Количественная сторона проблемы выглядит следующим образом. Экстраполяция современных данных дает цифру полных запасов обычной нефти в 1800 млрд. баррелей, включая все добытое. Все надежно разведанное плюс ожидаемый прирост запасов — и с этой оценкой согласны все двадцать или тридцать авторитетных обзоров, опубликованных за последние двадцать-тридцать лет. Свыше восьмисот миллиардов баррелей уже добыто. Это означает, что добыть осталось около триллиона баррелей, из которых сто пятьдесят миллиардов еще предстоит разведать.
Сенсационные открытия последних десятилетий реально не оправдывали возбужденную ими общественную эйфорию. Вся нефть Северного моря — это примерно трехгодичное мировое потребление, северо-восточный Прикаспий — в лучшем случае столько же, запасы глубоководных залежей, к которым разведка устремилась, исчерпывая шельфы, пока вообще на уровне одногодичного потребления — порядка двадцати пяти миллиардов баррелей, да эту нефть уже и не назовешь обычной.
Немаловажно также, что успехи в методах разведки не привели к повышению качества информации о ее результатах. Мировая статистика по объемам добычи и запасов становится все менее надежной. Опубликованные данные по мировому объему добычи в конце девяностых годов в наиболее авторитетных изданиях OPEC Bulletin и World Oil, приведенные с пятизначными цифрами, отличались аж на пятнадцать процентов — а ведь речь идет всего лишь о суммарных показаниях счетчиков! Положение с оценкой запасов еще хуже: нет ни общепринятых определений, ни надежного аудита. Огромные неподтвержденные запасы были продекларированы многими странами OPEC в конце восьмидесятых годов с целью увеличения своей доли в квотах этой организации и тоже способствовали созданию розовых иллюзий. Дадим в последний раз слово Кэмпбеллу: “Отрасль продемонстрировала замечательный прогресс и в технике, и в геологических знаниях, и в умении сделать добычу прибыльной. Но в том-то и дело — есть единственное совместное объяснение и этим успехам, и падению прироста запасов: разведывать-то уже почти нечего <…> Не приходится особенно напрягать воображение, чтобы прийти к выводу: обстановка для повышения цен будет подготовлена на рубеже веков, и уж совершенно точно — в течение следующего десятилетия. Политические мотивы могут и не потребоваться — дефицита самого по себе окажется достаточно <…> Существует большой простор для разработки технических решений по преодолению нефтяного кризиса, но они должны быть направлены на снижение зависимости от нефти, а не на поиски того, чего нет <…> Трудно сомневаться в том, что за пиком добычи нефти нас ждет исторический перелом.
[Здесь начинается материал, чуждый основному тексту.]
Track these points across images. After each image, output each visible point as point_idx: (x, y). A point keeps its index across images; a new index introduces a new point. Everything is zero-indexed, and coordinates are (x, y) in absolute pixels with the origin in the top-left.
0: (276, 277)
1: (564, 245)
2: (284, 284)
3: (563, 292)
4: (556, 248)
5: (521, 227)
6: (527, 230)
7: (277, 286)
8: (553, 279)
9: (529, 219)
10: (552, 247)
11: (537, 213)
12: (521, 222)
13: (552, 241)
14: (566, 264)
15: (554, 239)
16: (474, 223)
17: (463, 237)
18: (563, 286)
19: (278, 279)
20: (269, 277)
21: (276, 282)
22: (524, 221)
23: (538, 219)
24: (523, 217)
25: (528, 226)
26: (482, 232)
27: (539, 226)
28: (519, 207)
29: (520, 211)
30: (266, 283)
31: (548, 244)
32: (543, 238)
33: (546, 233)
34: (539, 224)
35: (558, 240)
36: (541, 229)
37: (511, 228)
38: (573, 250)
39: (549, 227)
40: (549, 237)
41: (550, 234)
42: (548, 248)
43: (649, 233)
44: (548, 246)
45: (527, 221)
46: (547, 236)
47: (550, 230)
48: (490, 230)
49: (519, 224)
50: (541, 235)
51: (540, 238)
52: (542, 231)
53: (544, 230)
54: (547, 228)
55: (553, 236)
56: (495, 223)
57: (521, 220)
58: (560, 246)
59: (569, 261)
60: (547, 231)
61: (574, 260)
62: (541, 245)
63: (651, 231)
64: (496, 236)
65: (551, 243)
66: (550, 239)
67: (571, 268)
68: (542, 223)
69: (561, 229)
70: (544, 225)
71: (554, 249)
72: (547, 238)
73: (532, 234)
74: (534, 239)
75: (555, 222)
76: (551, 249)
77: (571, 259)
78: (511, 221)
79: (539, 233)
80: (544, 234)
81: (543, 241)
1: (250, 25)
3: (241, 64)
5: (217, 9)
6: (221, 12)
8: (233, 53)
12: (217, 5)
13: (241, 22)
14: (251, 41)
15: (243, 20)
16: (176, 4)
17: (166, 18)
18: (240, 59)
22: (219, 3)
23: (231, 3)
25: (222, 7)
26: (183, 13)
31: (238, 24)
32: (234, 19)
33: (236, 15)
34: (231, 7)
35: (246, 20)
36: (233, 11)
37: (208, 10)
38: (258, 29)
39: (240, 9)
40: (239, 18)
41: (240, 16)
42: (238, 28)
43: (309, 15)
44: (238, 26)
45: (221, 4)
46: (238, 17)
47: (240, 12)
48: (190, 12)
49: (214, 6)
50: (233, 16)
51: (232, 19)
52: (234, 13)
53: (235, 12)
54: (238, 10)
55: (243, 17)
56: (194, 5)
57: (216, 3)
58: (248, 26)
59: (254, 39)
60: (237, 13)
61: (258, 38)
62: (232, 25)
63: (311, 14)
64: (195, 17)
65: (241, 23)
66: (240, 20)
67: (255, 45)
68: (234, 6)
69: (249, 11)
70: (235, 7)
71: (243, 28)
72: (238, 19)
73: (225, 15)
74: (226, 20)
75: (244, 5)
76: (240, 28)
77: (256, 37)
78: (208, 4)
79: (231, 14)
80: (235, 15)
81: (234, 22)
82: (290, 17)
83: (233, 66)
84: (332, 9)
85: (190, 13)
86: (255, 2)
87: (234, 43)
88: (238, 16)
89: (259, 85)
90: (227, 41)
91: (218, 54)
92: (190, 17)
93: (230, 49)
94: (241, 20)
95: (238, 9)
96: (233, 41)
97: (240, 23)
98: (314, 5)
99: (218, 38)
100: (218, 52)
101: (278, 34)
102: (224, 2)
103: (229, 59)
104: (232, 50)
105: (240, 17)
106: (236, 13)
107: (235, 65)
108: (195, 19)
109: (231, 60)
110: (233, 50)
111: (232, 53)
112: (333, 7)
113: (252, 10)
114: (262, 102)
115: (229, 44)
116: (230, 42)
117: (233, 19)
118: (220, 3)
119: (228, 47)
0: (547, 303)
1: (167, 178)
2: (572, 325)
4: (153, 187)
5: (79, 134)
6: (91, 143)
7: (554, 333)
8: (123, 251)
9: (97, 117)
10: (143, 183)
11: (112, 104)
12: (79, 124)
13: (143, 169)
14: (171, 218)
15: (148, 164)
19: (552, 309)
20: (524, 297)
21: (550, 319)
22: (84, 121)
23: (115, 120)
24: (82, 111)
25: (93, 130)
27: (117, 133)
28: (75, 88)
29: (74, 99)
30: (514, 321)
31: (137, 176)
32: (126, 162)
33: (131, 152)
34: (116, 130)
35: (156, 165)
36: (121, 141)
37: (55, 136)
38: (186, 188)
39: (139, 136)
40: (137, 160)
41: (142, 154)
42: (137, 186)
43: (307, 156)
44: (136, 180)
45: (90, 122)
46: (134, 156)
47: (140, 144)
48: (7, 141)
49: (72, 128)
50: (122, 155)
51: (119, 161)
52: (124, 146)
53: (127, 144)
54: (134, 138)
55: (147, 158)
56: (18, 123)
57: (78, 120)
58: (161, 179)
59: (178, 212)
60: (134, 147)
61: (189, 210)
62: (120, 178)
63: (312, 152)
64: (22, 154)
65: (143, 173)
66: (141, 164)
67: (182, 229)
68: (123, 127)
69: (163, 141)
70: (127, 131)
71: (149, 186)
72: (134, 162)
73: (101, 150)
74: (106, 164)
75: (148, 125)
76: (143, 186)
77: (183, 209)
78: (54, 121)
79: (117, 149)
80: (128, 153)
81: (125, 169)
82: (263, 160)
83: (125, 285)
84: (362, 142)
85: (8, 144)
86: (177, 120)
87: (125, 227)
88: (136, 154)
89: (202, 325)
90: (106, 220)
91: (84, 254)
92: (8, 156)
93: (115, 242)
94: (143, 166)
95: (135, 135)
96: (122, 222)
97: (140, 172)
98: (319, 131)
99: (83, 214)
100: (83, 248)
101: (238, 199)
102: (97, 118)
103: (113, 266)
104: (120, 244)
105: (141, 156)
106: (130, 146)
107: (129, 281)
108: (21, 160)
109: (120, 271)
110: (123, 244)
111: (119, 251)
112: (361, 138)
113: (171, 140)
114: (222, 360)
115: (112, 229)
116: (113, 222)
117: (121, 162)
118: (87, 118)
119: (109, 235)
Он изменит мир, который мы знаем, и его энергетическую движущую силу <…> И дело не в политике ближневосточных стран, которым повезло в Юрский период — в самом крайнем случае можно и морскую пехоту послать. Дело в несокрушимой физике сообщающихся сосудов”.
Как можно споткнуться на посылке морской пехоты, американцам показал Ирак. А физика сообщающихся сосудов учит нас: если вытекает больше, чем втекает, вечно это продолжаться не может.